Kleinschalige bedrijvigheid

Tevens is toegestaan dat binnen de woonbestemming onder enkele voorwaarden kleinschalige bedrijvigheid kan worden uitgeoefend. Het betreft hier activiteiten waarvoor geen melding- of vergunningplicht op grond van het Inrichtingen- en vergunningenbesluit milieubeheer geldt en die door de beperkte omvang in een gedeelte van een woning en de daarbij behorende bebouwing worden uitgeoefend (bijvoorbeeld een assurantiekantoor of een kapper).

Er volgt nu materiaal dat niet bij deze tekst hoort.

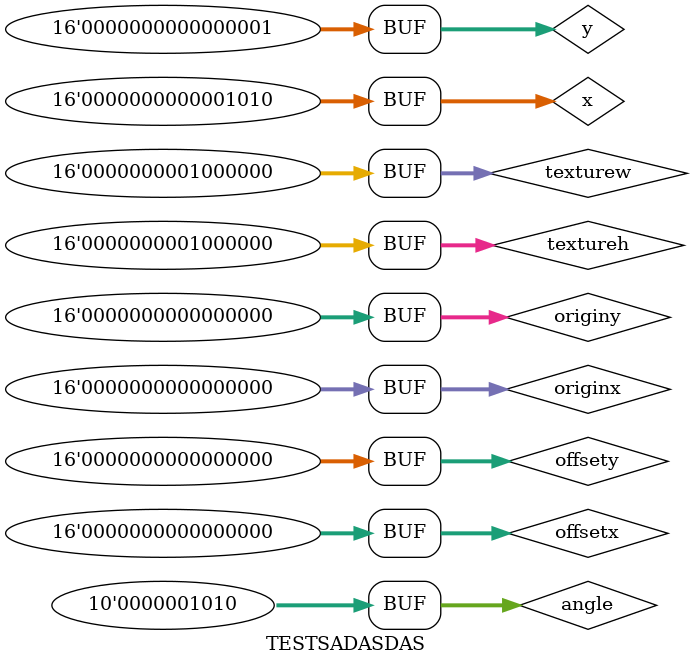
<source format=v>
`timescale 1ns / 1ps


module TESTSADASDAS;

	// Inputs
	reg [15:0] x;
	reg [15:0] y;
	reg [15:0] texturew;
	reg [15:0] textureh;
	reg [15:0] originx;
	reg [15:0] originy;
	reg [15:0] offsetx;
	reg [15:0] offsety;
	reg [9:0] angle;
	
	wire [23:0] X, Y;

	// Outputs
	wire [7:0] color;

	// Instantiate the Unit Under Test (UUT)
	getXY uut (
		.x(x), 
		.y(y), 
		.originx(originx), 
		.originy(originy), 
		.angle(angle), 
		.offsetx(offsetx), 
		.offsety(offsety), 
		.texturew(texturew), 
		.textureh(textureh), 
		.X(X),
		.Y(Y),
		.color(color)
	);

	initial begin
		// Initialize Inputs
		x = 10;
		y = 1;
		originx = 0;
		originy = 0;
		angle = 10;
		offsetx = 0;
		offsety = 0;
		texturew = 64;
		textureh = 64;

		// Wait 100 ns for global reset to finish
		#100;
      x = 10;
		  
		// Add stimulus here

	end
      
endmodule


</source>
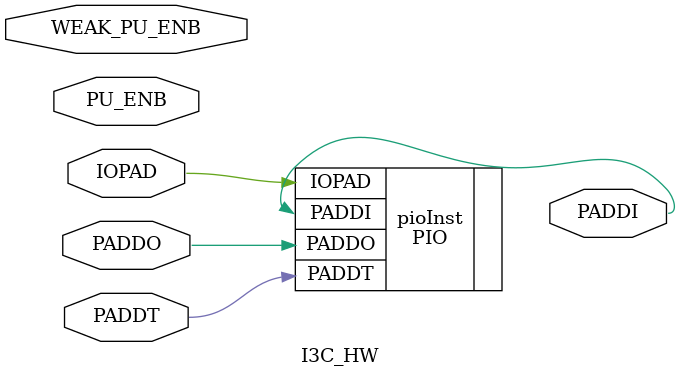
<source format=v>
`timescale 1ns/1ns
module I3C_HW (PADDT, PADDO, PADDI, IOPAD, PU_ENB, WEAK_PU_ENB);
    //Port Type List [Expanded Bus/Bit]
    input PADDT;
    input PADDO;
    output PADDI;
    inout IOPAD;
    input PU_ENB;
    input WEAK_PU_ENB;
    PIO pioInst (.PADDT(PADDT), .PADDO(PADDO), .PADDI(PADDI), .IOPAD(IOPAD));       
endmodule 

</source>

Het gaat hier om bedrijvigheid die verenigbaar is met de woonfunctie en welke niet leidt tot aantasting van de woonkwaliteit. De activiteit dient te worden uitgevoerd door de bewoner van de woning. De oppervlakte die gebruikt mag worden voor een beroep-aan-huis of kleinschalige bedrijvigheid is aan een maximum gebonden (maximaal 25% van het vloeroppervlak van de woning). De parkeercapaciteit dient te voldoen aan de CROW kengetallen.

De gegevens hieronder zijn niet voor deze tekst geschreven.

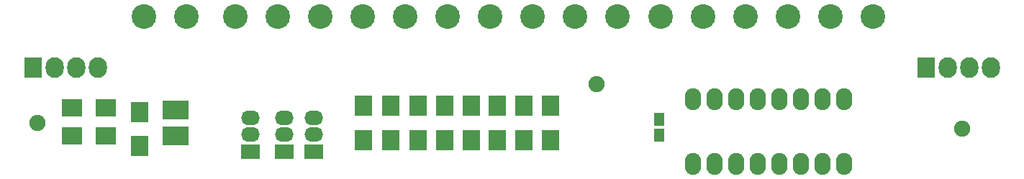
<source format=gbr>
G04 #@! TF.FileFunction,Soldermask,Top*
%FSLAX46Y46*%
G04 Gerber Fmt 4.6, Leading zero omitted, Abs format (unit mm)*
G04 Created by KiCad (PCBNEW 4.0.4-stable) date 04/04/17 13:48:34*
%MOMM*%
%LPD*%
G01*
G04 APERTURE LIST*
%ADD10C,0.100000*%
%ADD11O,1.901140X2.599640*%
%ADD12R,2.200000X1.700000*%
%ADD13O,2.200000X1.700000*%
%ADD14R,2.400000X2.100000*%
%ADD15R,2.100000X2.400000*%
%ADD16R,2.127200X2.432000*%
%ADD17O,2.127200X2.432000*%
%ADD18C,2.900000*%
%ADD19R,1.150000X1.600000*%
%ADD20R,3.097480X2.195780*%
%ADD21C,1.900000*%
G04 APERTURE END LIST*
D10*
D11*
X162110000Y-74810000D03*
X164650000Y-74810000D03*
X167190000Y-74810000D03*
X169730000Y-74810000D03*
X172270000Y-74810000D03*
X174810000Y-74810000D03*
X177350000Y-74810000D03*
X179890000Y-74810000D03*
X179890000Y-67190000D03*
X177350000Y-67190000D03*
X174810000Y-67190000D03*
X172270000Y-67190000D03*
X169730000Y-67190000D03*
X167190000Y-67190000D03*
X164650000Y-67190000D03*
X162110000Y-67190000D03*
D12*
X110000000Y-73400000D03*
D13*
X110000000Y-71400000D03*
X110000000Y-69400000D03*
D12*
X117500000Y-73400000D03*
D13*
X117500000Y-71400000D03*
X117500000Y-69400000D03*
D12*
X114000000Y-73400000D03*
D13*
X114000000Y-71400000D03*
X114000000Y-69400000D03*
D14*
X89000000Y-68250000D03*
X93000000Y-68250000D03*
X89000000Y-71500000D03*
X93000000Y-71500000D03*
D15*
X123300000Y-68000000D03*
X123300000Y-72000000D03*
X126500000Y-68000000D03*
X126500000Y-72000000D03*
X129800000Y-68000000D03*
X129800000Y-72000000D03*
X132900000Y-68000000D03*
X132900000Y-72000000D03*
X136000000Y-68000000D03*
X136000000Y-72000000D03*
X139100000Y-68000000D03*
X139100000Y-72000000D03*
X142200000Y-68000000D03*
X142200000Y-72000000D03*
X145300000Y-68000000D03*
X145300000Y-72000000D03*
D16*
X189500000Y-63500000D03*
D17*
X192040000Y-63500000D03*
X194580000Y-63500000D03*
X197120000Y-63500000D03*
D16*
X84500000Y-63500000D03*
D17*
X87040000Y-63500000D03*
X89580000Y-63500000D03*
X92120000Y-63500000D03*
D18*
X108250000Y-57500000D03*
X113250000Y-57500000D03*
X118250000Y-57500000D03*
X123250000Y-57500000D03*
X128250000Y-57500000D03*
X133250000Y-57500000D03*
X138250000Y-57500000D03*
X143250000Y-57500000D03*
X148250000Y-57500000D03*
X153250000Y-57500000D03*
X158250000Y-57500000D03*
X163250000Y-57500000D03*
X168250000Y-57500000D03*
X173250000Y-57500000D03*
X183250000Y-57500000D03*
X178250000Y-57500000D03*
D19*
X158100000Y-71450000D03*
X158100000Y-69550000D03*
D18*
X102500000Y-57500000D03*
X97500000Y-57500000D03*
D20*
X101250000Y-71498600D03*
X101250000Y-68501400D03*
D15*
X97000000Y-72750000D03*
X97000000Y-68750000D03*
D21*
X85000000Y-69972000D03*
X150750000Y-65472000D03*
X193750000Y-70722000D03*
M02*

</source>
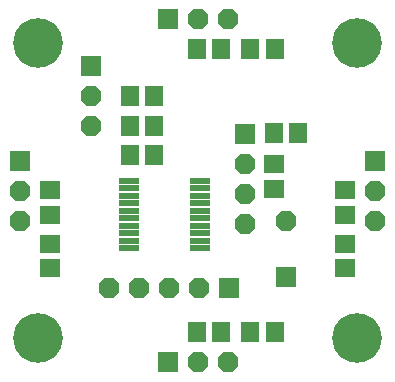
<source format=gts>
G75*
%MOIN*%
%OFA0B0*%
%FSLAX25Y25*%
%IPPOS*%
%LPD*%
%AMOC8*
5,1,8,0,0,1.08239X$1,22.5*
%
%ADD10C,0.16548*%
%ADD11R,0.06706X0.06312*%
%ADD12R,0.05906X0.05512*%
%ADD13R,0.06312X0.06706*%
%ADD14R,0.05512X0.05906*%
%ADD15R,0.06737X0.06737*%
%ADD16OC8,0.06737*%
%ADD17R,0.06706X0.02178*%
%ADD18R,0.05906X0.01378*%
D10*
X0016780Y0018748D03*
X0016780Y0117173D03*
X0123079Y0117173D03*
X0123079Y0018748D03*
D11*
X0119142Y0042272D03*
X0119142Y0050343D03*
X0119142Y0059988D03*
X0119142Y0068059D03*
X0095520Y0068650D03*
X0095520Y0076720D03*
X0020717Y0068059D03*
X0020717Y0059988D03*
X0020717Y0050343D03*
X0020717Y0042272D03*
D12*
X0020717Y0042272D03*
X0020717Y0050343D03*
X0020717Y0059988D03*
X0020717Y0068059D03*
X0095520Y0068650D03*
X0095520Y0076720D03*
X0119142Y0068059D03*
X0119142Y0059988D03*
X0119142Y0050343D03*
X0119142Y0042272D03*
D13*
X0095618Y0020717D03*
X0087547Y0020717D03*
X0077902Y0020717D03*
X0069831Y0020717D03*
X0055461Y0079772D03*
X0047390Y0079772D03*
X0047390Y0089614D03*
X0055461Y0089614D03*
X0055461Y0099457D03*
X0047390Y0099457D03*
X0069831Y0115205D03*
X0077902Y0115205D03*
X0087547Y0115205D03*
X0095618Y0115205D03*
X0095421Y0087252D03*
X0103492Y0087252D03*
D14*
X0103492Y0087252D03*
X0095421Y0087252D03*
X0095618Y0115205D03*
X0087547Y0115205D03*
X0077902Y0115205D03*
X0069831Y0115205D03*
X0055461Y0099457D03*
X0047390Y0099457D03*
X0047390Y0089614D03*
X0055461Y0089614D03*
X0055461Y0079772D03*
X0047390Y0079772D03*
X0069831Y0020717D03*
X0077902Y0020717D03*
X0087547Y0020717D03*
X0095618Y0020717D03*
D15*
X0080323Y0035638D03*
X0099417Y0039220D03*
X0059929Y0010874D03*
X0010874Y0077961D03*
X0034496Y0109457D03*
X0059929Y0125047D03*
X0085677Y0086898D03*
X0128984Y0077961D03*
D16*
X0128984Y0067961D03*
X0128984Y0057961D03*
X0099417Y0057803D03*
X0085677Y0056898D03*
X0085677Y0066898D03*
X0085677Y0076898D03*
X0070323Y0035638D03*
X0060323Y0035638D03*
X0050323Y0035638D03*
X0040323Y0035638D03*
X0069929Y0010874D03*
X0079929Y0010874D03*
X0010874Y0057961D03*
X0010874Y0067961D03*
X0034496Y0089457D03*
X0034496Y0099457D03*
X0069929Y0125047D03*
X0079929Y0125047D03*
D17*
X0070717Y0071337D03*
X0070717Y0068837D03*
X0070717Y0066337D03*
X0070717Y0063837D03*
X0070717Y0061337D03*
X0070717Y0058837D03*
X0070717Y0056337D03*
X0070717Y0053837D03*
X0070717Y0051337D03*
X0070717Y0048837D03*
X0047094Y0048837D03*
X0047094Y0051337D03*
X0047094Y0053837D03*
X0047094Y0056337D03*
X0047094Y0058837D03*
X0047094Y0061337D03*
X0047094Y0063837D03*
X0047094Y0066337D03*
X0047094Y0068837D03*
X0047094Y0071337D03*
D18*
X0047094Y0071337D03*
X0047094Y0068837D03*
X0047094Y0066337D03*
X0047094Y0063837D03*
X0047094Y0061337D03*
X0047094Y0058837D03*
X0047094Y0056337D03*
X0047094Y0053837D03*
X0047094Y0051337D03*
X0047094Y0048837D03*
X0070717Y0048837D03*
X0070717Y0051337D03*
X0070717Y0053837D03*
X0070717Y0056337D03*
X0070717Y0058837D03*
X0070717Y0061337D03*
X0070717Y0063837D03*
X0070717Y0066337D03*
X0070717Y0068837D03*
X0070717Y0071337D03*
M02*

</source>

5.2.3 Hoofdstuk 3 Algemene regels

Antidubbeltelregel (artikel 6)

Deze regel dient om te voorkomen dat indien in het bestemmingsplan bij een bepaald gebouw een zeker open terrein is geëist, dat terrein nog eens meetelt bij het beoordelen van een aanvraag voor een ander gebouw, waaraan een soortgelijke eis wordt gesteld.

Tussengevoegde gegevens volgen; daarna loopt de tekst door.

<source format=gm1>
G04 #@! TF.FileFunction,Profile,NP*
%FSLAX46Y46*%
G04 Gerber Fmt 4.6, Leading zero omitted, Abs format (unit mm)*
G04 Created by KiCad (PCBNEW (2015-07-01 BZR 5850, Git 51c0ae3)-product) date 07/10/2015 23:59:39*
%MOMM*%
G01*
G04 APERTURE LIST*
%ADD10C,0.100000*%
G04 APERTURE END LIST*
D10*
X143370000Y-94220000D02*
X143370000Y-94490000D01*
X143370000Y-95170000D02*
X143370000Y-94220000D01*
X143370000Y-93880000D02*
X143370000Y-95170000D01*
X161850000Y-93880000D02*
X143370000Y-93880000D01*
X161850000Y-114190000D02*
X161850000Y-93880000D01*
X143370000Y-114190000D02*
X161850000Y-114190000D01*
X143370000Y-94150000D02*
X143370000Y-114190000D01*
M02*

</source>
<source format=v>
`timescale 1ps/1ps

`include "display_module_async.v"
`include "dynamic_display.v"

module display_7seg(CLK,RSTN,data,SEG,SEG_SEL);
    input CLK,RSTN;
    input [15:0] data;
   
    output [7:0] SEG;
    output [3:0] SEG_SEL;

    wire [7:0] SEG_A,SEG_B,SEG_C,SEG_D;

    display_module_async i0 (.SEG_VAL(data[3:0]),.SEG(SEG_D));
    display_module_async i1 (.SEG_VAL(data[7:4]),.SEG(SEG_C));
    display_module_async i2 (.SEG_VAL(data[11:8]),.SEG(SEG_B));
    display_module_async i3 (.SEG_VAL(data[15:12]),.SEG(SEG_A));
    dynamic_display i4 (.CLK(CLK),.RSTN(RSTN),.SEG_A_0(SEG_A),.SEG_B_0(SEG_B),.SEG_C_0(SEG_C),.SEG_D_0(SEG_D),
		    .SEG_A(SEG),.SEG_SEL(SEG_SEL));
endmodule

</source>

Algemene bouwregels (artikel 7)

In de algemene bouwregels is opgenomen dat de bouwgrenzen tot een bepaalde hoogte mogen worden overschreden door ondergeschikte delen van een bouwwerk.

Algemene afwijkingsregels (artikel 8)

Voor ondergeschikte afwijkingen van het bestemmingsplan zijn algemene afwijkingsregels opgenomen. De onderhavige regeling voorziet in verband met de gewenste duidelijkheid, in een objectieve begrenzing van het toepassingsbereik van de afwijkingsmogelijkheid.

Algemene wijzigingsregels (artikel 9)

In dit artikel is een wijzigingsbevoegdheid opgenomen ten behoeve van kleine overschrijdingen van de bestemmingsgrenzen.

Algemene regels (artikel 10)

In dit artikel is opgenomen dat de wettelijke regelingen waarnaar wordt verwezen de wettelijke regelingen zijn van het moment van vaststelling van het plan, om te voorkomen dat de inhoud van dit plan onbedoeld wordt gewijzigd bij wijziging van wettelijke regelingen.

5.2.4 Hoofdstuk 4 Overgangs- en slotregels

Overgangsrecht (artikel 11)

Bouwwerken

In dit artikel is het overgangsrecht ten aanzien van bouwen neergelegd. Uitbreiding van de bebouwing is slechts mogelijk met een omgevingsvergunning voor het afwijken.

Gebruik

De eerste drie leden van dit artikel betreffen de (reducerende) overgangsregels met betrekking tot gebruik van onbebouwde gronden en bouwwerken voor zover dat gebruik afwijkt van het bestemmingsplan op het moment dat dit rechtskracht verkrijgt. Hiervan is uitgezonderd strijdig gebruik dat al in strijd was met het voorheen tot dat tijdstip geldende plan en waartegen wordt of alsnog kan worden opgetreden. Dit sluit aan bij de vaste jurisprudentie van de Afdeling bestuursrechtspraak van de Raad van State waaruit blijkt dat, indien de gemeente strijdig gebruik gewraakt heeft, er geen beroep op het overgangsrecht mogelijk is.

Slotregel (artikel 12)

Het laatste artikel van de planregels betreft de slotregel van het onderliggende bestemmingsplan.